Essentially, this problem is finding the shortest path to all reachable vertices from a number of given vertices in a directed graph. The vertices are oranges, the given vertices are the rotted one at the beginning, the edge is formed between all the neighboring oranges, the direction is from either rotted to fresh or fresh to fresh. There are two catches. First, you need to count the steps of the shortest path and, second, you need to know whether or not you can reach all the vertices given the vertices at the beginning. To find the shortest path in a directed graph, we can use a queue to perform breadth first search algorithm. Basically, in each round, you take vertices from the queue, one by one, find its neighbor vetices, push those that is a fresh orange (because the direction only goes from rotted to fresh, not rotted to rotted). After each round, you increase the timer by one. You keep doing that until you run out of vertices to push to the queue. Then you return the timer. However, how do you know that you reaches all of the fresh oranges to return the timer? (Otherwise, you need to return -1 indicating that you can not reach all of the fresh oranges). The simple solution is that you can iterate the grid at the beginning to get how many fresh oranges there are (you need to do that anyway to add all of the rotten oranges originally to the queue). Then, after each time you see a fresh orange on your breadth first search way, you just decrease the number of fresh oranges by one. At the end, you can check whether or not that number goes to 0.

Revised by ChatGPT

This problem essentially involves finding the shortest path to all reachable vertices in a directed graph, where vertices represent oranges, and edges exist between neighboring oranges. The initial vertices are the rotten oranges and the direction of traversal is from rotten to fresh or from fresh to fresh.

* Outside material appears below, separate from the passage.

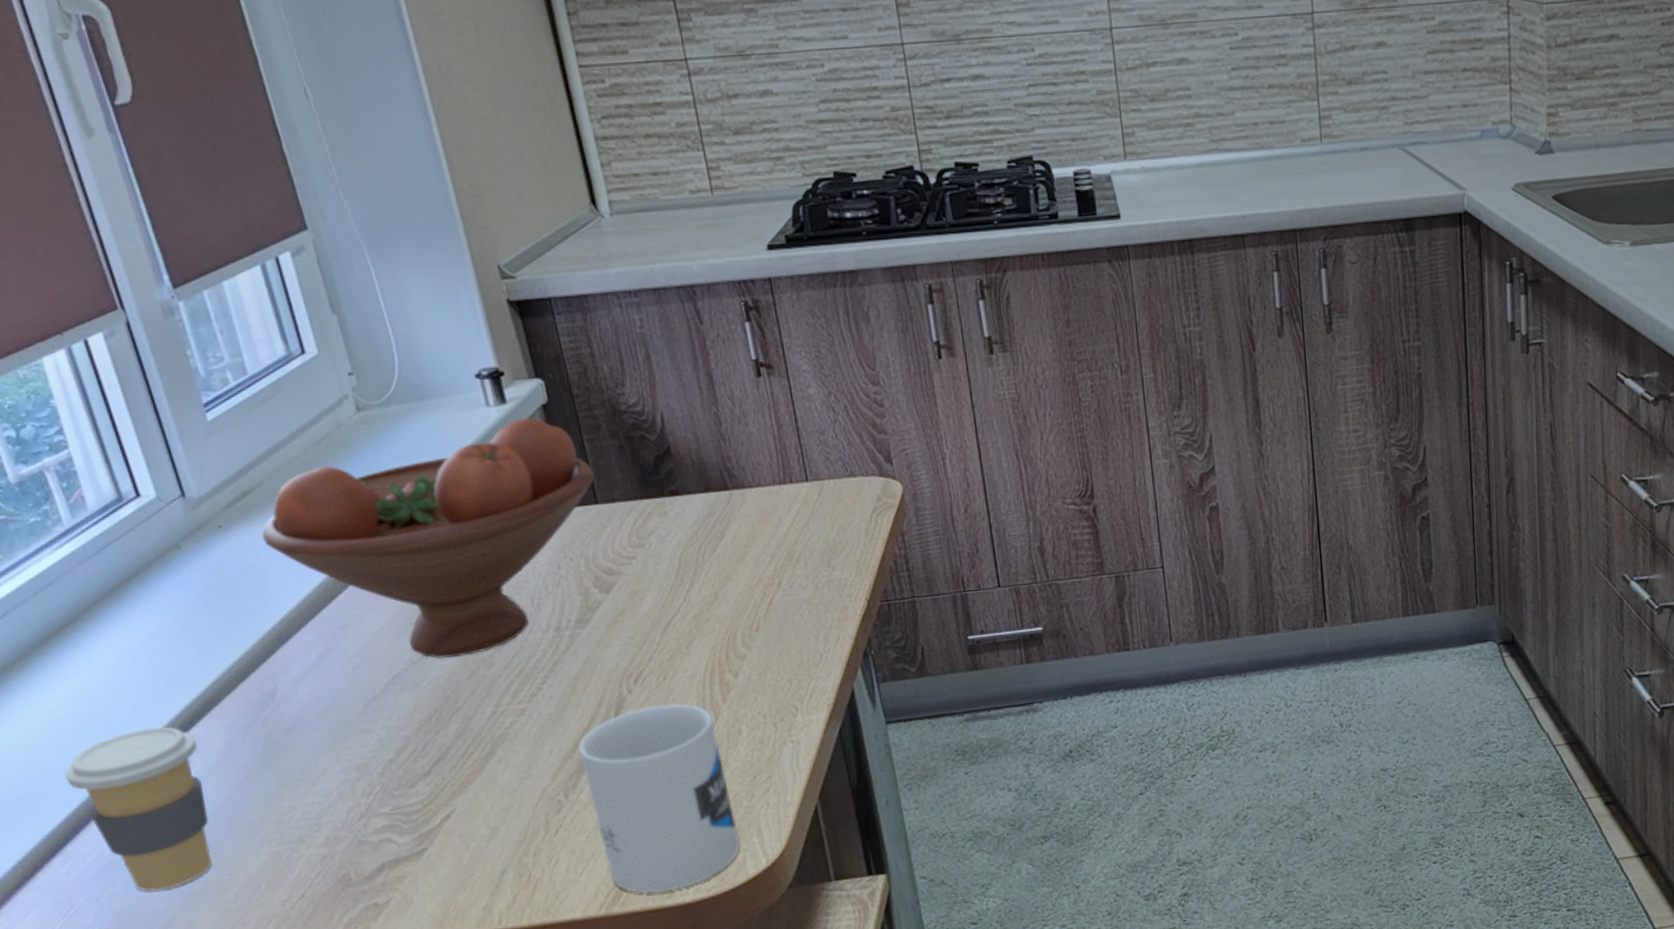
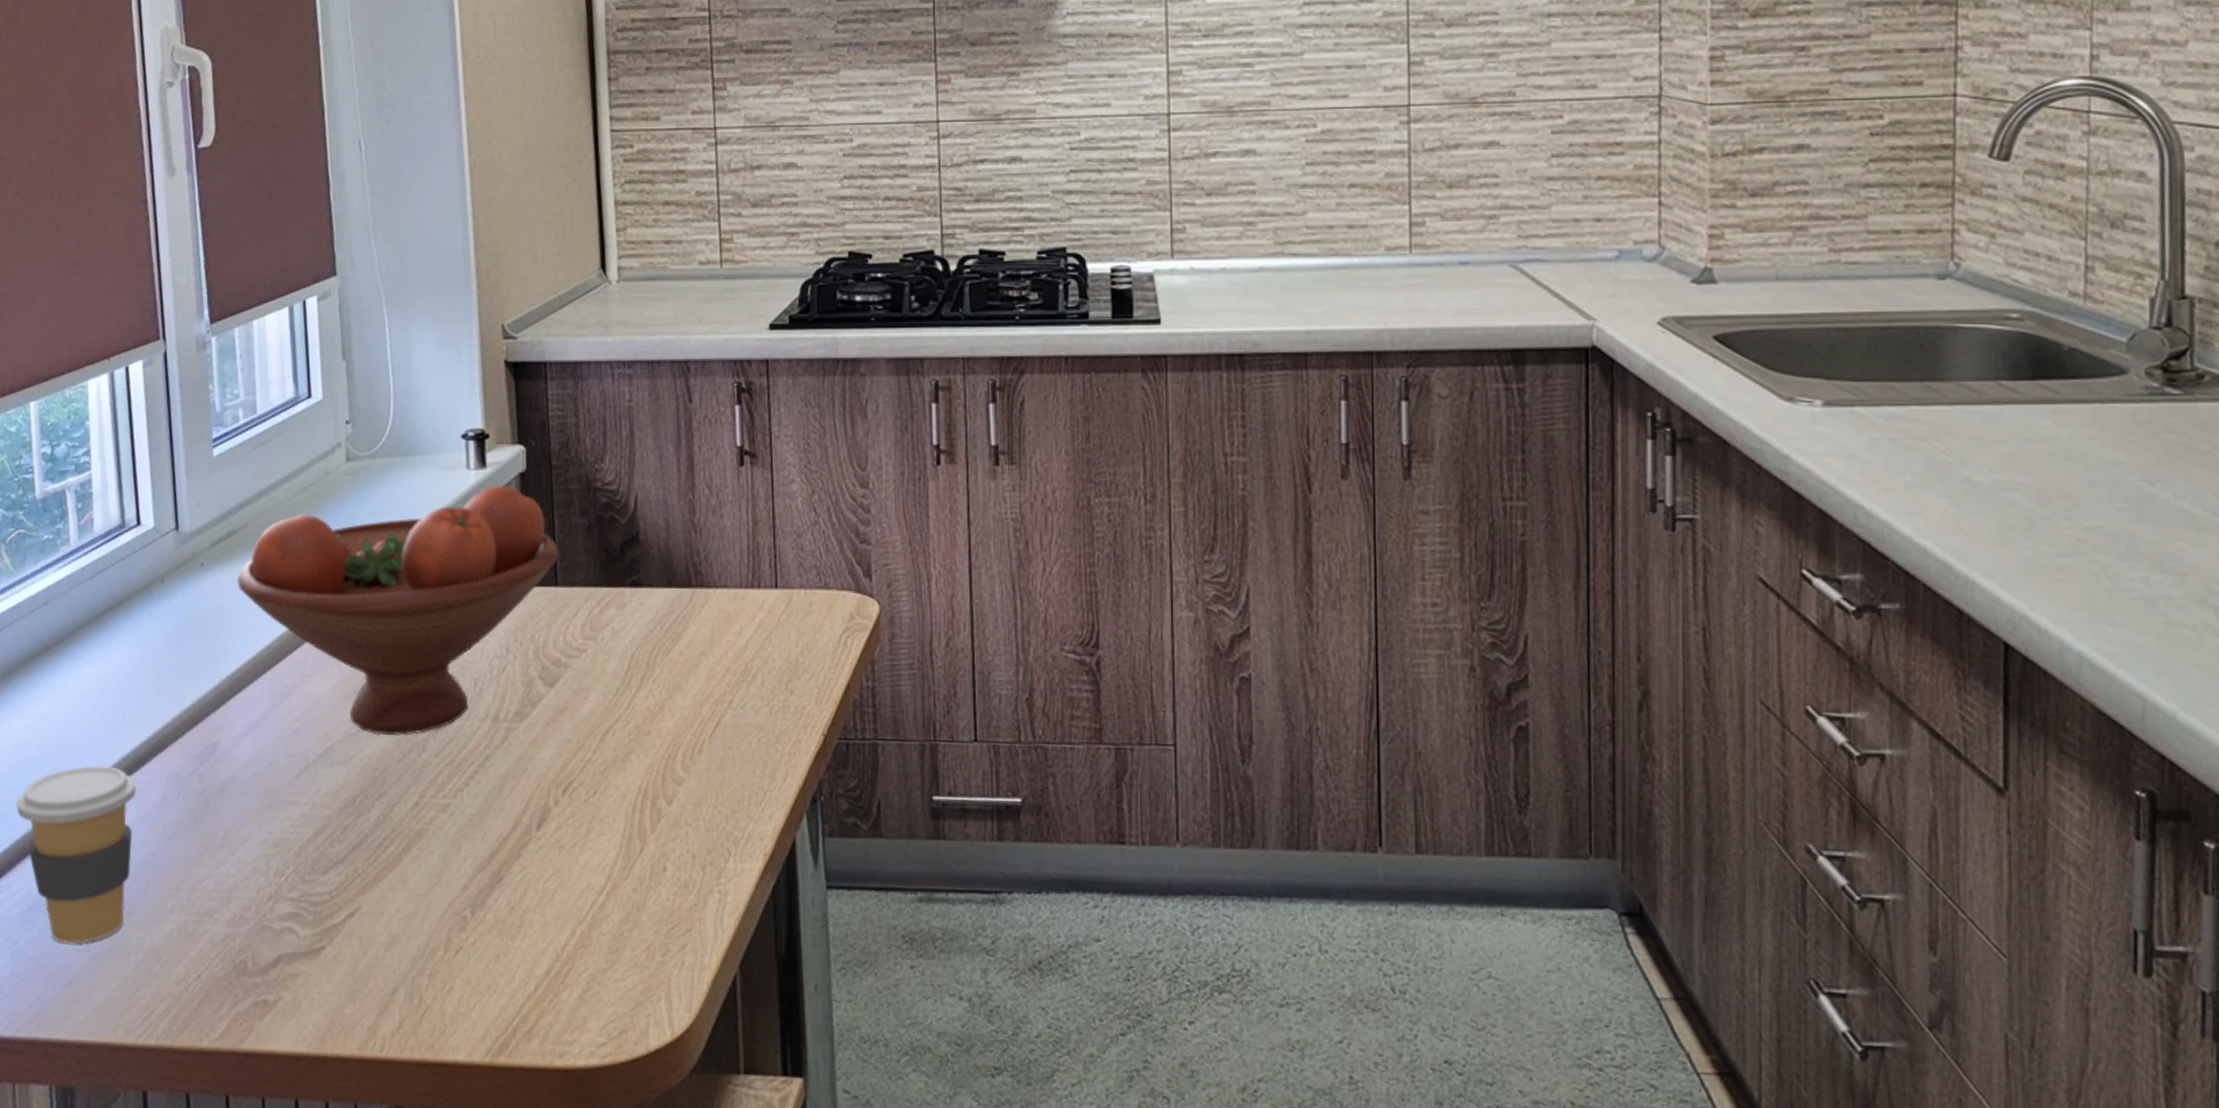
mug: present [578,704,740,893] -> none [494,823,646,1050]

There are two main challenges: counting the steps in the shortest path and determining whether all vertices (oranges) can be reached from the initial set of vertices (rotten oranges). To solve this, we can use a queue to implement a breath-first search (BFS) algorithm. In each round of BFS, we dequeue vertices one by one, find their neighboring vertices, and enqueue those that are fresh oranges. After each round, we increment a timer to count the steps. This process continues until the queue is empty.

To determine whether all fresh oranges have been reached, we initially count the number of fresh oranges in the grid. Each time we encounter a fresh orange during the BFS, we decrement this count. If, at the end of the BFS, the count of fresh oranges is zero, it means all fresh oranges have been reached, and we return the timer value. Otherwise, we return -1 to indicate that not all fresh oranges could be reached.

This approach ensures that we find the shortest path to all reachable fresh oranges while also verifying that all fresh oranges have been infected.